For a typical 4- to 6-story institutional or commercial building in Prince George, the design and peer review cycle spans approximately 10 to 14 weeks. This includes site-specific ground motion selection, nonlinear modeling iterations, isolator property optimization, and a formal peer review by an EGBC-registered engineer with seismic isolation experience. Procurement and prototype testing of the isolators run on a parallel track and can add 8 to 12 weeks depending on the manufacturer's schedule.
Does base isolation eliminate the need for a deep foundation?
Not automatically. The isolation plane sits between the foundation and the superstructure, so the foundation system still needs to handle vertical loads and any pre-isolation lateral demands. In Prince George, where competent till is often reachable at moderate depth, we frequently pair isolators with a stiff mat foundation or large-diameter piles depending on the bearing stratum depth.

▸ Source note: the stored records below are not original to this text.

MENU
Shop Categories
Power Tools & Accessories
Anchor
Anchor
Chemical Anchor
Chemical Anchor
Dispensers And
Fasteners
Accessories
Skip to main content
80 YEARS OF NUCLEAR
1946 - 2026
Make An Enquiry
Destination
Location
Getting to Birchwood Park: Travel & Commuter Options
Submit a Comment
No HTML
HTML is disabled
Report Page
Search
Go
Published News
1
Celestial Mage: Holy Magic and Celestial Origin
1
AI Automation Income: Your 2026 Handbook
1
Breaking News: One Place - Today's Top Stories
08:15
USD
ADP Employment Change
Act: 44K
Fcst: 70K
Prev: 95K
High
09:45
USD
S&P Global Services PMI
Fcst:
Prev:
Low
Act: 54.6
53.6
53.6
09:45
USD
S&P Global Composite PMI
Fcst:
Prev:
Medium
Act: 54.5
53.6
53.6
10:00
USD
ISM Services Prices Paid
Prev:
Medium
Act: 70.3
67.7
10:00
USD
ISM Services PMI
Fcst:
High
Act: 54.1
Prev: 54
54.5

The piles design is done in parallel with the isolation system to ensure compatibility of stiffness and settlement criteria.

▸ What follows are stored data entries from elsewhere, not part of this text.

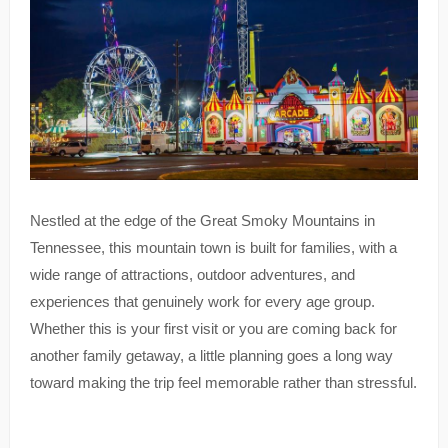
Nestled at the edge of the Great Smoky Mountains in
Tennessee, this mountain town is built for families, with a
wide range of attractions, outdoor adventures, and
experiences that genuinely work for every age group.
Whether this is your first visit or you are coming back for
another family getaway, a little planning goes a long way
toward making the trip feel memorable rather than stressful.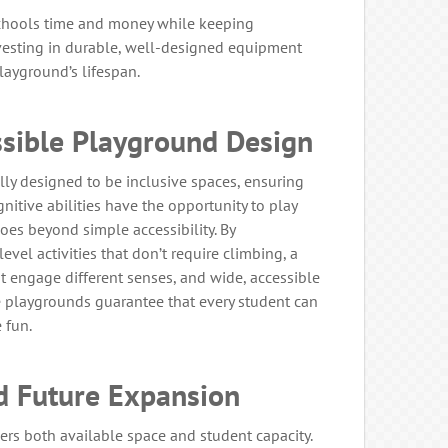
chools time and money while keeping
nvesting in durable, well-designed equipment
ayground’s lifespan.
ssible Playground Design
y designed to be inclusive spaces, ensuring
gnitive abilities have the opportunity to play
oes beyond simple accessibility. By
evel activities that don’t require climbing, a
at engage different senses, and wide, accessible
e playgrounds guarantee that every student can
e fun.
d Future Expansion
ers both available space and student capacity.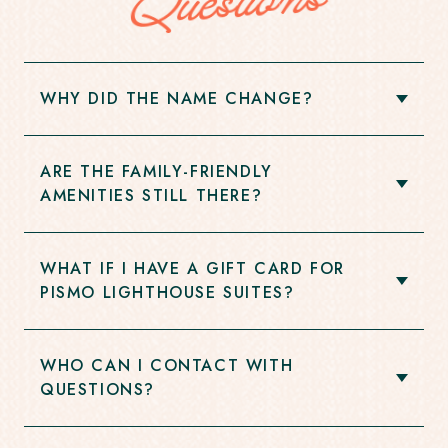
Questions
WHY DID THE NAME CHANGE?
Open
Accordion
Item
ARE THE FAMILY-FRIENDLY
Open
AMENITIES STILL THERE?
Accordion
Item
WHAT IF I HAVE A GIFT CARD FOR
Open
PISMO LIGHTHOUSE SUITES?
Accordion
Item
WHO CAN I CONTACT WITH
Open
QUESTIONS?
Accordion
Item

What does base isolation seismic design cost for a project in Prince George?
The engineering design and peer review scope for base isolation on a mid-rise building in Prince George typically falls between CA$5,700 and CA$11,180, depending on the complexity of the structural system, the number of isolator types needed, and the extent of the nonlinear time-history analysis required by the NBCC 2020 and the peer reviewer's scope of work. This fee covers the full design package, ground motion selection, modeling, and coordination through construction-phase testing.
Will an isolated building in Prince George survive the maximum considered earthquake without damage?
The design objective under the NBCC 2020 for a seismically isolated structure is life safety with the potential for immediate occupancy after the design earthquake, not a guarantee of zero damage. Under the maximum considered earthquake (MCE), the isolation system is designed to accommodate the full displacement demand without failure, and the superstructure is expected to remain essentially elastic. Non-structural components should remain functional, though some minor cosmetic cracking in partition walls is possible. The key deliverable is that the building remains safe and operational when a fixed-base equivalent would likely suffer significant structural damage.